Als de weeskamer ook in 1704 weigert om het geld zonder borgtocht uit te betalen, dienen Juriaan Huijn en de andere familieleden een verzoekschrift in bij het gerecht van Leiden en sturen het testament daarbij mee (3292e: 21-26). In dit rekest worden alle namen genoemd van de familieleden die aanspraak maken op het restant legaat. Als het gerecht zich echter achter de opstelling van de weeskamer schaart, berust de familie hier voorlopig in.

Pas in 1719 doet Huijn een nieuwe poging. De weeskamer blijft bij het standpunt dat het geld alleen kan worden vrijgegeven als er een borgtocht wordt gesteld. Inmiddels zijn een paar familieleden die gehoopt hadden te delen in het restant legaat, overleden. Huijn en de overblijvende leden van de familie wenden zich dan in mei 1720 opnieuw met een verzoekschrift tot het gerecht van Leiden, maar vangen ook daar weer bot (3292d).
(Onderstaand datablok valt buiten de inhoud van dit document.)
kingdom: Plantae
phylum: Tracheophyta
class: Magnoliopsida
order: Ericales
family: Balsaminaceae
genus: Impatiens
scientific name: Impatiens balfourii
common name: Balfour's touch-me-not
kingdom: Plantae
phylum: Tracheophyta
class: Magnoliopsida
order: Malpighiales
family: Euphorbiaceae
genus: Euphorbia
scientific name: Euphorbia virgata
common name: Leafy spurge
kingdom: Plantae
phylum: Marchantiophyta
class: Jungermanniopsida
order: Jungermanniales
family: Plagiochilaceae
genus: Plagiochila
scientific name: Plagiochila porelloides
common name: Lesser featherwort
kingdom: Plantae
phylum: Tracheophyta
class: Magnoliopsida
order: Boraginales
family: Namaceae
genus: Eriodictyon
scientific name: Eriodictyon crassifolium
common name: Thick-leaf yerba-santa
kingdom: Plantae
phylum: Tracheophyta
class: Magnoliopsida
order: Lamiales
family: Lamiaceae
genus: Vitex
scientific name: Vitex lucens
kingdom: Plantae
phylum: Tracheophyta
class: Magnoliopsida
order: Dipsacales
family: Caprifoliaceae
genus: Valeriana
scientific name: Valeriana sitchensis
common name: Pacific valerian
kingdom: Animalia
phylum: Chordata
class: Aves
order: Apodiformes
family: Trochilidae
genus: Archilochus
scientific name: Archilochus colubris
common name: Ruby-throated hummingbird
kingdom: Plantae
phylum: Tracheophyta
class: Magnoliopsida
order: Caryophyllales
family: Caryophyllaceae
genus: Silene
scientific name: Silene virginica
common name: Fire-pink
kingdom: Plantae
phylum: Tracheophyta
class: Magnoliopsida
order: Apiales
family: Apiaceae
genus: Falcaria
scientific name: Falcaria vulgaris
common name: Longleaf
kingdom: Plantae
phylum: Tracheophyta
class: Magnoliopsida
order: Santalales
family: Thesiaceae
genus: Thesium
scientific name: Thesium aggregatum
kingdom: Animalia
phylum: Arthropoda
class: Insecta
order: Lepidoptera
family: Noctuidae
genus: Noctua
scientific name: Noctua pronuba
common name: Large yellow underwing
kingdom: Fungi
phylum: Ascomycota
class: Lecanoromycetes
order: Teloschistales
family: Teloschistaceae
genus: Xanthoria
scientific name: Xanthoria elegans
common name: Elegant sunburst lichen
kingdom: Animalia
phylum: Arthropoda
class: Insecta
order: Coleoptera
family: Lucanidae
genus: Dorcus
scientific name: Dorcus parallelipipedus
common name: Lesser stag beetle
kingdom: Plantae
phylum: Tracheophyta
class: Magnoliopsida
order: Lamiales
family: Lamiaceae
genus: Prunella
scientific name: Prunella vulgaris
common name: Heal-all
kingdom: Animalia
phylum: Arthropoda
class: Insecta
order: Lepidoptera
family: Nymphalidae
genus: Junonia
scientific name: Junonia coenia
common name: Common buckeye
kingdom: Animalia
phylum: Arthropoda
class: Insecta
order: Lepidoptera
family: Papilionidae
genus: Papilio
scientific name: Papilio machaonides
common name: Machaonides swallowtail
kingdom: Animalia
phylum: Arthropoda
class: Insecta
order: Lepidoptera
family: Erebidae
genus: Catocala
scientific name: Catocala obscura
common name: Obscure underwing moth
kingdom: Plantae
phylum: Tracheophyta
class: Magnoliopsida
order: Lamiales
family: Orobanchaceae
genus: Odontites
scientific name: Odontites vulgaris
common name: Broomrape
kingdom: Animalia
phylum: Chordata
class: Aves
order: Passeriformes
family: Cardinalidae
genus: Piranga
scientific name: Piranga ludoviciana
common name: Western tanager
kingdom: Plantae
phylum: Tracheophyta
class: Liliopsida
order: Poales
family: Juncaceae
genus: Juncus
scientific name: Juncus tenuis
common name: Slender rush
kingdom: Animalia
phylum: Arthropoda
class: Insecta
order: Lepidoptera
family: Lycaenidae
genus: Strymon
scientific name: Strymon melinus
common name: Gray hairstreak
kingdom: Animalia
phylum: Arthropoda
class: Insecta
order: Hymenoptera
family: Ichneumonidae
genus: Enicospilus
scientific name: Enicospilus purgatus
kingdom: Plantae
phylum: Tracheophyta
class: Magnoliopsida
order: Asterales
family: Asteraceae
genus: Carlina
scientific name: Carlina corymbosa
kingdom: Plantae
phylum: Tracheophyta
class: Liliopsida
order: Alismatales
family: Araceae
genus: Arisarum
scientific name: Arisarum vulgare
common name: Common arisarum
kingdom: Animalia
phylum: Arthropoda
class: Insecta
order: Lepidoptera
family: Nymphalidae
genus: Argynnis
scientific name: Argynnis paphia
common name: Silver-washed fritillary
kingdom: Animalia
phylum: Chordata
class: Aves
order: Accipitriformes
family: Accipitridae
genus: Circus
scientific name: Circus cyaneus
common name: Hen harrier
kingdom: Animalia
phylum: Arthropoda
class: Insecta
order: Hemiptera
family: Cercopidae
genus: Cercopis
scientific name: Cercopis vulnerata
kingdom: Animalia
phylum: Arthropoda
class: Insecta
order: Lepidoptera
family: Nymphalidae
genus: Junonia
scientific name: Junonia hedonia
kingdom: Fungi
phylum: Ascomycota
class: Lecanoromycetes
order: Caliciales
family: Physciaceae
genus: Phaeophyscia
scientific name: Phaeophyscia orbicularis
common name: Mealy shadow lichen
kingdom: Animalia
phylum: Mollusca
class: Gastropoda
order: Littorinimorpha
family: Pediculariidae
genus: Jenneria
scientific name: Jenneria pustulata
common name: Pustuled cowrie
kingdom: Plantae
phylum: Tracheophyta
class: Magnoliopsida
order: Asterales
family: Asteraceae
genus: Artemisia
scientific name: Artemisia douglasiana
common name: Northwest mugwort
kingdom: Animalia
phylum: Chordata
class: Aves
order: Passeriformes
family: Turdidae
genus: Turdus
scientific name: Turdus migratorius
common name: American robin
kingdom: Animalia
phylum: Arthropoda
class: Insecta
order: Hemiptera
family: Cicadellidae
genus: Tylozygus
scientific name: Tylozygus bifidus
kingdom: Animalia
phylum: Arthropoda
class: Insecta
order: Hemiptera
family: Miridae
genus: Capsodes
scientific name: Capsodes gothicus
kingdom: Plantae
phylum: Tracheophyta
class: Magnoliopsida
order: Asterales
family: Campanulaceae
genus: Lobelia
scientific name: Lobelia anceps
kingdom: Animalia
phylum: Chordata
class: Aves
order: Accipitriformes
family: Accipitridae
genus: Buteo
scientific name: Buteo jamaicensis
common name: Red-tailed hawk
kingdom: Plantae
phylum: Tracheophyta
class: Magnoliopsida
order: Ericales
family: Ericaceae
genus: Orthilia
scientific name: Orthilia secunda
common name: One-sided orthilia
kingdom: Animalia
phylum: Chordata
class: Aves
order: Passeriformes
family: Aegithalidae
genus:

Zij kiezen dan eieren voor hun geld en vinden in Leiden notaris Cornelis Haasverbergh en Pieter Verkest, klerk in de wijnaccijns, bereid om borg te staan, hetgeen wordt vastgelegd in een document van 16 juli 1720. Daarop volgt, 40 jaar na de dood van Willem Roose en 50 jaar na die van Maria Poolmans, de verdeling van het restant legaat over de daartoe gerechtigde familieleden van laatstgenoemde.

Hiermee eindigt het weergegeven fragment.